Le style de Racine
Il est simple et naturel, loin du sublime, sans effets particuliers, maximes ou sentences. Le « Qui te l’a dit ?» d’Hermione, « le « Seigneur, vous changez de visage » de Monime, la « Sortez » de Roxane sont des mots très simples appartenant à la conversation courante, terribles ou pathétiques sans doute, mais uniquement par leurs causes et leurs effets.
Racine emploie le mot noble quand il faut le mot trivial quand il est nécessaire, et toujours le mot exact, sauf dans les pages où il prête à ses personnages le langage conventionnel de la galanterie et des cours royales. Le style, simple donc, gagne en intensité.
Racine y mêle de la poésie : images et tableaux ouvrent des perspectives à l’imagination. Voici, sèchement énumérés par Corneille, les exploits de Thésée :
« Quand vous aurez défait le Minotaure en Crète,
Quand vous aurez puni Damaste et Périphète
Sinnis, Phoea, Sciron... »
Et les voici évoqués par Racine :
« Les monstres étouffés et les brigands punis,
Procuste, Cercyon et Sciron, et Sinnis,
Et les os dispersés du géant d’Épidaure,
Et la Crète fumant du sang du Minotaure... » .

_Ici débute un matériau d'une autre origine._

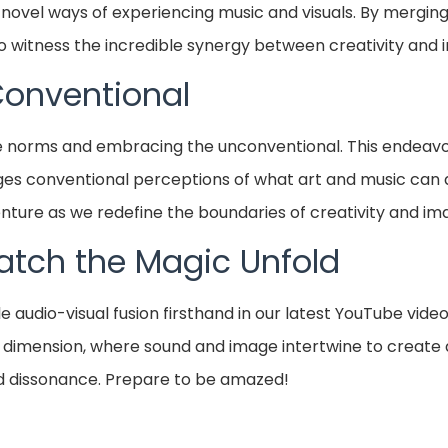
vel ways of experiencing music and visuals. By merging th
to witness the incredible synergy between creativity and 
Conventional
e norms and embracing the unconventional. This endeavor
lenges conventional perceptions of what art and music can 
nture as we redefine the boundaries of creativity and ima
atch the Magic Unfold
audio-visual fusion firsthand in our latest YouTube video
 dimension, where sound and image intertwine to create 
 dissonance. Prepare to be amazed!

Pour lui, les mots ont une valeur musicale et ils confèrent au vers une grande harmonie : qualité expressive des sonorités, habile distribution des accents rythmiques et des coupes secondaires. Lisons :
« Dans l’Orient désert, quel devint mon ennui !
Je demeurais longtemps errant dans Césarée,
Lieux charmants ou mon cœur vous avait adorée ! »
Les romantiques n’appréciaient pas Racine car sa poésie est l’opposé de la leur : elle n’est pas l’épanouissement de l’individualité intérieure et capricieuse et reste impersonnelle, donc éternelle. En ce sens, le théâtre de Racine est l’expression la plus parfaite du génie classique.